"""

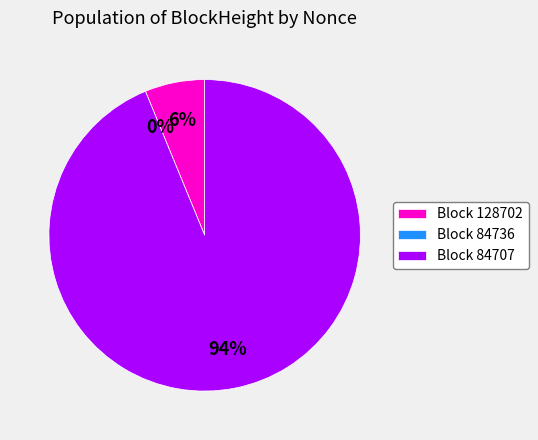

How many slices are in this pie chart?

3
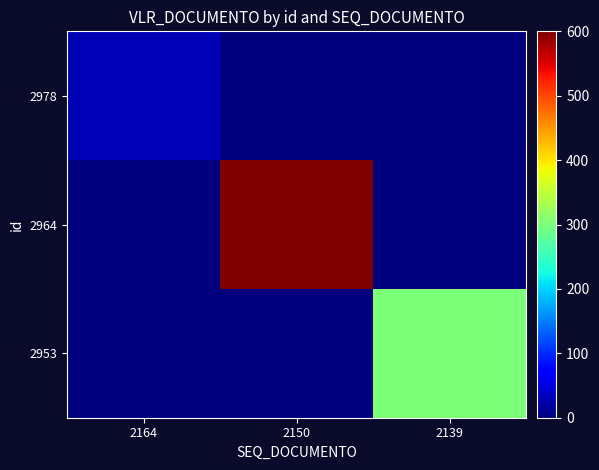

Rank the series by their maximum value, from highest to lowest.

2964, 2953, 2978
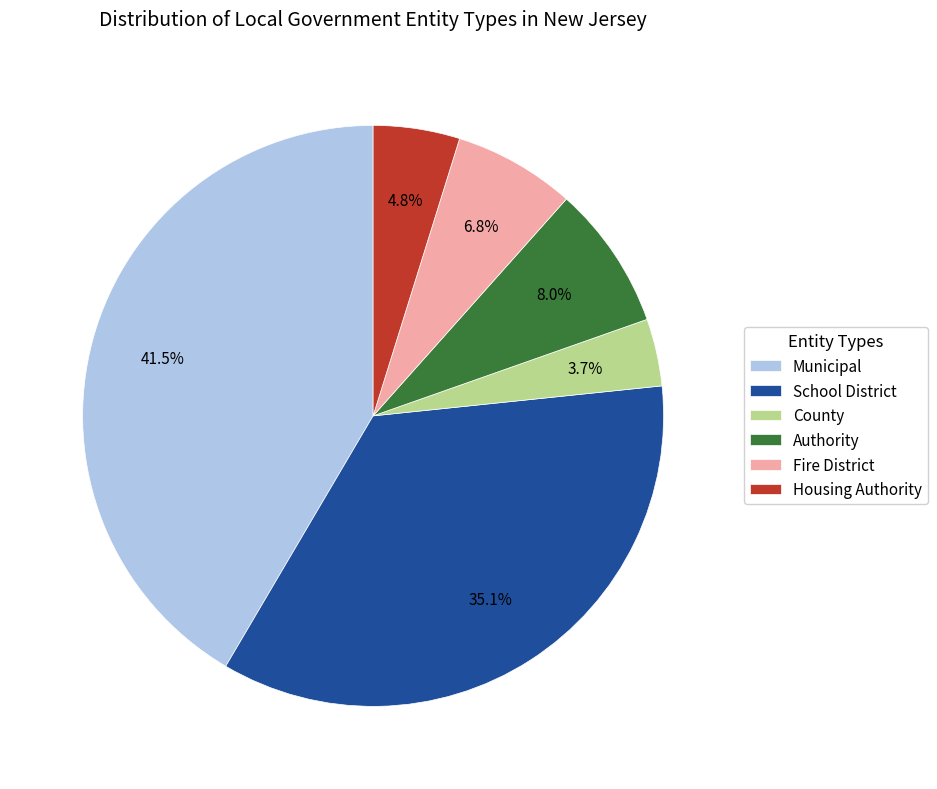

Which slice is the smallest?

County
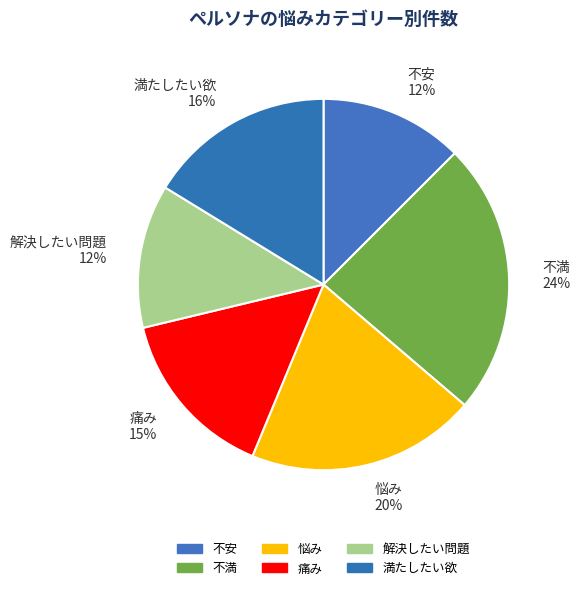

The 解決したい問題 12% slice represents 12% of the pie. True or false?

True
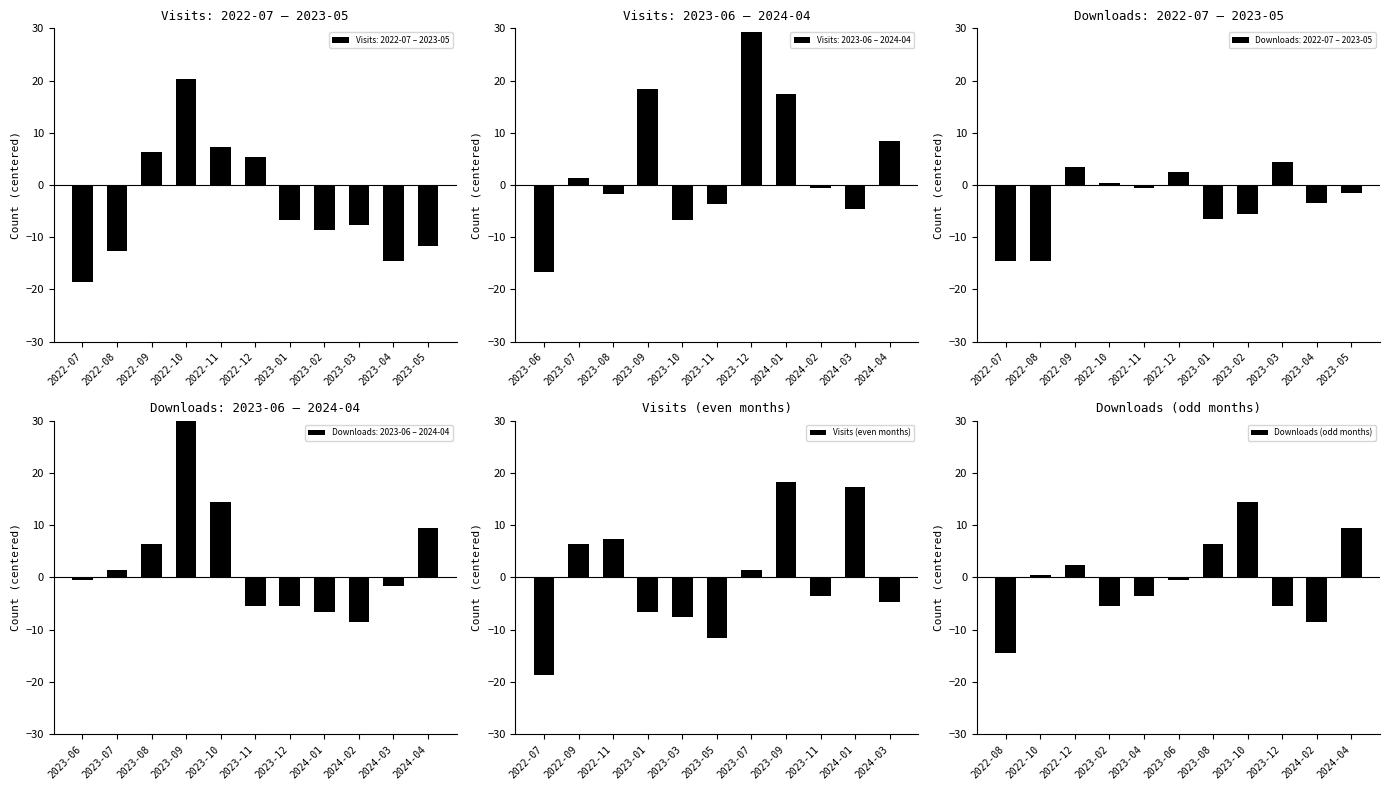

How many groups of bars are there?

11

"""

Starting at the line that contains "2964, 2953, 2978" and ending with the last of the lines above, give those lines as a JSON list of strings, one string per line, with blank lines and pictures left out.

[
  "2964, 2953, 2978",
  "Which slice is the smallest?",
  "County",
  "The 解決したい問題 12% slice represents 12% of the pie. True or false?",
  "True",
  "How many groups of bars are there?",
  "11"
]